Here, as an aside, let me associate myself with my colleague, the honorable member for Moreton (Mr. Killen) who, speaking in this debate several days ago, said he felt that the solemnity of the marriage ceremony in the registrar's office could well be lifted to a higher level. I agree with him. I listened intently to his recitation of the wording which a registrar in the United Kingdom is called upon to use before a couple who are to be married. I believe there could well be an amendment along the lines that were recommended by the honorable member.

In connexion with relieving ministers of religion of legal responsibility, it is suggested that the registrar's staff should attend to the preparation of all the necessary documents, including the sighting of consents and birth certificates, and the issue of a certificate or other authority for a marriage to take place. It is suggested that these formalities should be dealt with according to the practice followed in Scotland. Of course, it is realized that in remote parts of the country this procedure might involve some difficulty. The parties to a marriage could have difficulty in preparing for their marriage by the date they had in mind. In such cases, perhaps a limited number of persons such as ministers or public officials could be enlisted as representatives of the official registrar.

Several other points have been mentioned to me.One criticism is this: It is contended that, if both parents consent to the marriage, surely any person on the electoral roll should suffice as a witness. Further, it is proposed that, as it stands, clause 28 gives a civil servant - the registrar - the right to determine for a church the number of ministers that it may have for the celebration of marriages. It is suggested to me that that is undesirable.
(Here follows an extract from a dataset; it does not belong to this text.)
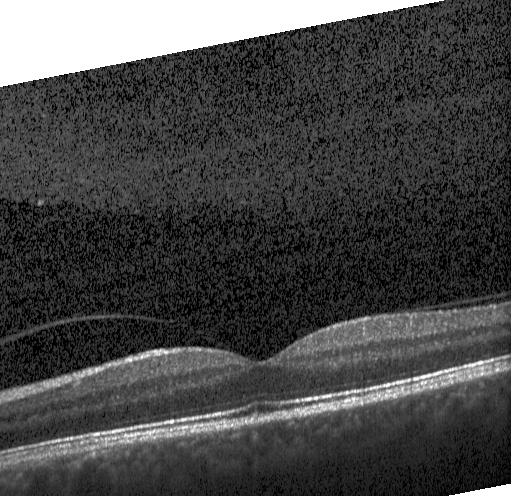

Optical coherence tomography B-scan · instrument: Heidelberg Spectralis. Dx: no choroidal neovascularization, diabetic macular edema, or drusen.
Surely the church should have the right to indicate whom it would recommend, and the number of persons who would be so designated. It is suggested that any limitation could well affect or embarrass a minister with his own congregation.
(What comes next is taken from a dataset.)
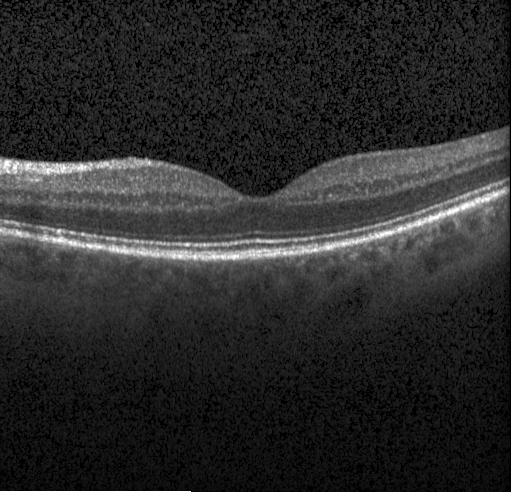
Centered on the fovea, optical coherence tomography B-scan — Finding: neither choroidal neovascularization, diabetic macular edema, nor drusen.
The requirement in the legislation to produce a birth certificate has been questioned by some of these reverend gentlemen. Their thought is this: While there are administrative advantages in establishing the identity a nd age of persons in doubtful cases, does the provision as to identity place a serious obstacle in the path of a person who is set on obscuring his identity? How easily can copies of birth certificates be obtained? Would not a person who wants to obscure his identity simply say that a certificate was not obtainable?

It has also been suggested to me that it seems a little absurd to have to establish the age of a person by means of a certificate when the person is obviously well over the age of, say, 30 years. Moreover, if the certificate should reveal a person's illegitimacy, would not that be a cause of unnecessary suffering? The proposal, therefore, is this: Why not require a birth certificate only in such cases where there is any doubt in the mind of the celebrant that one of the parties is under 21?

Mr Bandidt - What States require certificates to show illegitimacy? It is not necessary in Queensland.

Mr CLEAVER - We will leave that to the Attorney-General to answer. I think, Mr. Speaker, that with this contribution I can conclude by saying, again very genuinely, that the uniformity in so many aspects to be achieved by this legislation is well overdue. Here is another piece of legislation drafted on a very high level. There was no levity in the AttorneyGeneral's second-reading speech. We are dealing with something which can stand to the credit of this Parliament as a piece of social service legislation of the finest quality and with the best intent. I hope that in the spirit displayed by the AttorneyGeneral, and the spirit in which I speak now in supporting the measure, we shall come to the committee stages and consider this piece of legislation before us in detail. As we deal with it clause by clause may we be under the guidance of Divine Power because we are considering something here that deals with men and women, and so often young men and women. Let this be a piece of social legislation which will stand to the credit of this Parliament, having been dealt with in this sensible way as a nonparty measure.